EXCERPTED TEXT
####

# New little belt sander in the shop



## pottz (Sep 15, 2015)

nice little sander i could use something like that in my shop for small pieces.thanks for the review.


----------



## Andybb (Sep 30, 2016)

Yes. I "need" one also!! Thanks.


----------



## Rich1955 (Jan 26, 2020)

I recently purchased a Grizzly belt/disc sander for the same reason, small parts on my regular belt sander doesn't
work well. The only difference I can see is the Grizzly is all metal & quite heavy. Thanks for the review,


----------



## RCCinNC (Jul 4, 2017)

Good point on the small parts. I find holding and controlling small parts against a 6×48 belt sander is a sure fire method to reduce one's chances of being identified in the FBI fingerprint data base…but despite that advantage, is otherwise distinctly unpleasant.
There are occasions where something like this would be very useful in my shop….Not to be used often, but likely much appreciated when needed. Thanks for the review! Look forward to the updates.


----------



## pottz (Sep 15, 2015)

> I recently purchased a Grizzly belt/disc sander for the same reason, small parts on my regular belt sander doesn t
> work well. The only difference I can see is the Grizzly is all metal & quite heavy. Thanks for the review,
> 
> - Rich1955


after seeing this i started looking and im thinking the grizzly for the reason metal not plastic,how has your performed so far,would you buy it again ?


----------



## Rich1955 (Jan 26, 2020)

> I recently purchased a Grizzly belt/disc sander for the same reason, small parts on my regular belt sander doesn t
> work well. The only difference I can see is the Grizzly is all metal & quite heavy. Thanks for the review,
> 
> - Rich1955
> ...


----------



## EllenWoodHead (Feb 9, 2020)

These little belt sanders also make good knife sharpeners. I have a more heavy-duty 1" belt sander that I use to keep my kitchen knives razor-sharp. I suppose you could maintain any straight edge, like a chisel or plane blade, but I prefer to sharpen them on waterstones with a honing guide.

The Patron Saint of Knives uses several machines, but a single belt sander with an assortment of belts, including a leather strop, does the job just fine.

####

TASK 1
Answer these from the belt sander thread:
(a) What brand of belt/disc sander did Rich1955 recently purchase?
(b) What size of belt sander does RCCinNC mention holding small parts against?
(c) What does EllenWoodHead prefer for sharpening chisels or plane blades?

####

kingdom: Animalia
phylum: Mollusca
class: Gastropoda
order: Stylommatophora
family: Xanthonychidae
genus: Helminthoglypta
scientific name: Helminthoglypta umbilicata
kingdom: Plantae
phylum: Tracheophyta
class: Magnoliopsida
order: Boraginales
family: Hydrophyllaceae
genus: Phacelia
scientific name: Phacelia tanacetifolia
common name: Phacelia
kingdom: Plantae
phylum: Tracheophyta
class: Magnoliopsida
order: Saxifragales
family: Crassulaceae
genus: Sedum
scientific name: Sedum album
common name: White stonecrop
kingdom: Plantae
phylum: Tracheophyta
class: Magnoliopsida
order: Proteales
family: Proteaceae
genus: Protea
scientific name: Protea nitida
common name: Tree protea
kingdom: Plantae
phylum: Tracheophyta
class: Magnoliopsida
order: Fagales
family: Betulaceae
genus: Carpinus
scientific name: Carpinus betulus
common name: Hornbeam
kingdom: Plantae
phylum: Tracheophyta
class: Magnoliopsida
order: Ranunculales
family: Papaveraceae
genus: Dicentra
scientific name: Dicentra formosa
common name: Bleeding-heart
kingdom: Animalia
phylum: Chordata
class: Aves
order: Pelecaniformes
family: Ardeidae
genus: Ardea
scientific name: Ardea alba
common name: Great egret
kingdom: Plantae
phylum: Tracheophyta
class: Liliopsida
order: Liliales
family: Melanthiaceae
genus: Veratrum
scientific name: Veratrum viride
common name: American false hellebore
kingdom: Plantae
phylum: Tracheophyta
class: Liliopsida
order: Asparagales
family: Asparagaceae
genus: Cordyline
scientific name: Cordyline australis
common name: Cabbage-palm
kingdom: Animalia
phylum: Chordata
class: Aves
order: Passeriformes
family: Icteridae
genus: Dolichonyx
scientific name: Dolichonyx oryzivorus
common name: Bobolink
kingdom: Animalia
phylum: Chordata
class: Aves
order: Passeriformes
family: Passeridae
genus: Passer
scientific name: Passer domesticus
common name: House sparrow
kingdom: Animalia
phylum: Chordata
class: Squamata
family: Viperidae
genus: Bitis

####

TASK 2
Replace "common name" with "vernacular name" in the rows, beginning at the line that has "genus: Sedum" and stopping after the line that has "scientific name: Carpinus betulus". Give only those lines, with nothing else changed.

WORKED SOLUTION 1
(a) Grizzly
(b) 6×48
(c) Waterstones with a honing guide

WORKED SOLUTION 2
genus: Sedum
scientific name: Sedum album
vernacular name: White stonecrop
kingdom: Plantae
phylum: Tracheophyta
class: Magnoliopsida
order: Proteales
family: Proteaceae
genus: Protea
scientific name: Protea nitida
vernacular name: Tree protea
kingdom: Plantae
phylum: Tracheophyta
class: Magnoliopsida
order: Fagales
family: Betulaceae
genus: Carpinus
scientific name: Carpinus betulus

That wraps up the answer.